U. S, Out. Writing in a special cotton supplement in the New York Journal of Commerce last week, Will Clayton gave he New Deal a hand for the first time in many a season. "The most significant development in cotton in the season just drawing to a close," said he, "is the fact that the Government is rapidly on the way out of the market. Less than a year ago the Government held approximately 6,000,000 bales of spot and future cotton.
The end of the 1935-36 season finds these huge holdings reduced to approximately 3,500,000 bales. . . . Not having been slow to criticize Government entrance into the cotton market, it is a pleasure now to commend the wisdom of decision and the skill of execution in liquidation of Government cotton holdings."
By training, tradition and conviction Will Clayton is a free trader. Any meddling with the economic machine is, to him, the supreme sin. Before the Bankhead Act] before the AAA crop reduction program, before cotton loans were instituted, before the Hoover Farm Board started to thrash around in the futures markets, Will Clay ton's favorite hate was the tariff. Said he, when ploughing-under was rampant: "There is only one means of preserving a correct balance between supply and demand in a great world commodity like cotton, and that is through the corrective influences of competitive price levels established in the free markets of the world -- a harsh method, perhaps, but the only one that works. . . . Our present cotton policy means the complete loss within a comparatively short time of our export markets for cotton." Foreign cotton acreage increases and declines in a remarkably direct proportion to the U. S. price. Of late, foreign cotton production has been rising sharply. But no country today is ready to take over the South's share of the world's cotton. Russia is increasing its production at a tremendous rate but for a closed national economy. India, which is the second largest cotton producer, and China, where the Japanese are encouraging heavy planting at bayonet-point, need their land for food. In Egypt there is a limited amount of Nile water. Nile soil. Only in Brazil and part of the Argentine are there real possibilities of increasing cotton production to the point where the Cotton Belt could be dropped from the list of world cotton exporters. But those areas lack the South's cheap labor. The threat from the Rust cotton picker (TIME, March 23) or improved versions of that machine, is less to employment in the South than in South America where it would overcome the lack of labor.

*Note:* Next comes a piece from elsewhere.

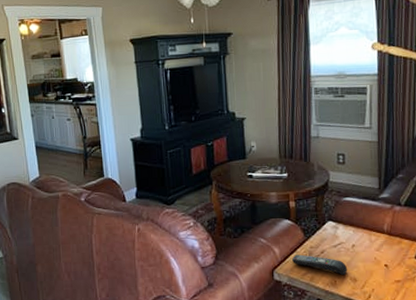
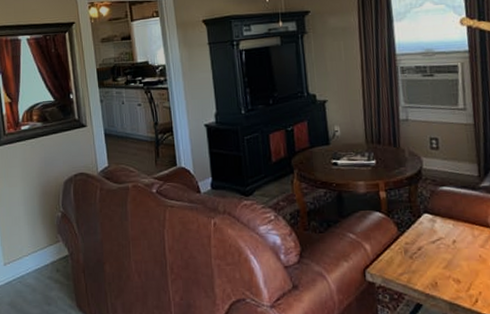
remote control: present [291,254,348,275] -> none [385,251,450,275]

So long as the U. S. is willing to sell cotton at world prices it can probably save its foreign markets. But to continue to sell at world prices, cotton costs must stay at world costs, which means a low standard of living for the South in perpetuity.
*Two days later the same board predicted a "disaster"' corn crop of 1,439,135,000 bu., worst in 55 years, down 850,000,000 bu. from last year's harvest. *The phrase originated on the floor of the U. S. Senate in 1858 when South Carolina's James Henry Hammond challenged the economic power of the North thus: "You dare not make war on cotton. No power on earth dares to make war upon it. Cotton is King!"